WORK INSTRUCTIONS: Taking the records line by line, how many lines contain the word "children"? Answer with the number only.

DATA TO EXAMINE:
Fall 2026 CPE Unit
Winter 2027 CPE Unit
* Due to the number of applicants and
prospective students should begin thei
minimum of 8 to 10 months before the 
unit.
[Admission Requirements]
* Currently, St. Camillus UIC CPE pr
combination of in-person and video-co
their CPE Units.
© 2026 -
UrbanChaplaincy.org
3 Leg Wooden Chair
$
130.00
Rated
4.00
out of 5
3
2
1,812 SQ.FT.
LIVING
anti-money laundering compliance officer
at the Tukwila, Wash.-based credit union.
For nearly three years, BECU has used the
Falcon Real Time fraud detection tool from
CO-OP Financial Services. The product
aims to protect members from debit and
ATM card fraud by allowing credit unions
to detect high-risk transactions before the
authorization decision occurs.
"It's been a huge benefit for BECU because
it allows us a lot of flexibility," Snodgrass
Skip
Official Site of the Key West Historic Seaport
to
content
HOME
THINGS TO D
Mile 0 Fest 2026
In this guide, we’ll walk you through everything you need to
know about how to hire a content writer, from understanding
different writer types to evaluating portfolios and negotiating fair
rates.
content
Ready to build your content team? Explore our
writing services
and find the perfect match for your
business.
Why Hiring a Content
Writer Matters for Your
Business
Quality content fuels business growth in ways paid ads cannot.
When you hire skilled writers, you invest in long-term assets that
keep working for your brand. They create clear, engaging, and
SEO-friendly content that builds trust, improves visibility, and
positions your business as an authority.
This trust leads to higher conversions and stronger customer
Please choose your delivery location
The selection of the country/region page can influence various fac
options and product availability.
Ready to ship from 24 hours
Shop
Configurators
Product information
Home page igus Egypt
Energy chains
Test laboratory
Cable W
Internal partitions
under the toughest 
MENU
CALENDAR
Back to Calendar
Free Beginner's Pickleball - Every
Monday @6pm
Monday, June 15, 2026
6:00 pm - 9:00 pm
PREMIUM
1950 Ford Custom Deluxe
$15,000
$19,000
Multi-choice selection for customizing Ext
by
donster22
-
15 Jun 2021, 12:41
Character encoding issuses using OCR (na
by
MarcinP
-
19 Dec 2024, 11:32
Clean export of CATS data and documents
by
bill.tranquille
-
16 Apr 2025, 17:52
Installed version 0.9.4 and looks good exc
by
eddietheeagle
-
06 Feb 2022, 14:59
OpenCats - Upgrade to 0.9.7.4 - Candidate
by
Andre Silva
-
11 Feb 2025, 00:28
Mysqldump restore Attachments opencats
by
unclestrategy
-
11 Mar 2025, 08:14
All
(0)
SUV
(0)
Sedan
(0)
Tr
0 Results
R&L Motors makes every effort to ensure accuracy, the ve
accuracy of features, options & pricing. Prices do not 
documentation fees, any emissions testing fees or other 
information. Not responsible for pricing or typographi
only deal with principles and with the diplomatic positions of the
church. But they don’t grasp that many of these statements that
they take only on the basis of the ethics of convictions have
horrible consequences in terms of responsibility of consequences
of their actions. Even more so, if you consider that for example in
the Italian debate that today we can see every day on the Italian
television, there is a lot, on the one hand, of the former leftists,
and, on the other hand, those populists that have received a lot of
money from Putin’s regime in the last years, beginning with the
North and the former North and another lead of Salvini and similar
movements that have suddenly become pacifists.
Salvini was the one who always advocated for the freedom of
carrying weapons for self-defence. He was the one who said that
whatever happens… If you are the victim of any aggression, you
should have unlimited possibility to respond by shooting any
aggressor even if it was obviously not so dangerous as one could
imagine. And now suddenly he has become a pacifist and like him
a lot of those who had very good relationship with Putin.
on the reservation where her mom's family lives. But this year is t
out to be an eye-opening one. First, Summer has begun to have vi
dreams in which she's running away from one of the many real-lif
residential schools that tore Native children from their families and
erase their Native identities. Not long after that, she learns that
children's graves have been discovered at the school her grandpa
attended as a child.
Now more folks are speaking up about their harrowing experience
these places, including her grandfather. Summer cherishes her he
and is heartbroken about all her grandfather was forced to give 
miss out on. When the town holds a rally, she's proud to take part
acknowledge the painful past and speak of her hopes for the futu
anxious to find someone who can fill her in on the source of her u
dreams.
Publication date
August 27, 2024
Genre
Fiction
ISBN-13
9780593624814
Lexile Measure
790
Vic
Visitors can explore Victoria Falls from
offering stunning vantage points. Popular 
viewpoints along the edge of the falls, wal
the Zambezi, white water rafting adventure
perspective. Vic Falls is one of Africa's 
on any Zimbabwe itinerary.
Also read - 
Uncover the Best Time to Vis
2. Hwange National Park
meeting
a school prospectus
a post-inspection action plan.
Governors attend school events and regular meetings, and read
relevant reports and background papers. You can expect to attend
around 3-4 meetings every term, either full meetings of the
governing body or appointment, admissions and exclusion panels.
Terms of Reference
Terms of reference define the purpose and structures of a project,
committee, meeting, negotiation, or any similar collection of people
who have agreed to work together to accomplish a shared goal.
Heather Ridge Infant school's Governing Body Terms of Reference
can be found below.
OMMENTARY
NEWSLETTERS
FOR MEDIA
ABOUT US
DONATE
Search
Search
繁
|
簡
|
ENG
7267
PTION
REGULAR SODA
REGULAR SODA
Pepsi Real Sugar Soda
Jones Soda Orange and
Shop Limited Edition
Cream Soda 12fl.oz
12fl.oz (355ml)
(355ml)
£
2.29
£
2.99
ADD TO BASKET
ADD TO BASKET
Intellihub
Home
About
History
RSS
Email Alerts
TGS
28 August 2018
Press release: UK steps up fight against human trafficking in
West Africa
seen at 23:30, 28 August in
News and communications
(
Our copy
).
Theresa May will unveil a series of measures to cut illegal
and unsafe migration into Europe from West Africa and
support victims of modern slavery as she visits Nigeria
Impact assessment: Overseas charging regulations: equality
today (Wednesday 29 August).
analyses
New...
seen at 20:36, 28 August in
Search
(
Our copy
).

EXPECTED OUTPUT: 2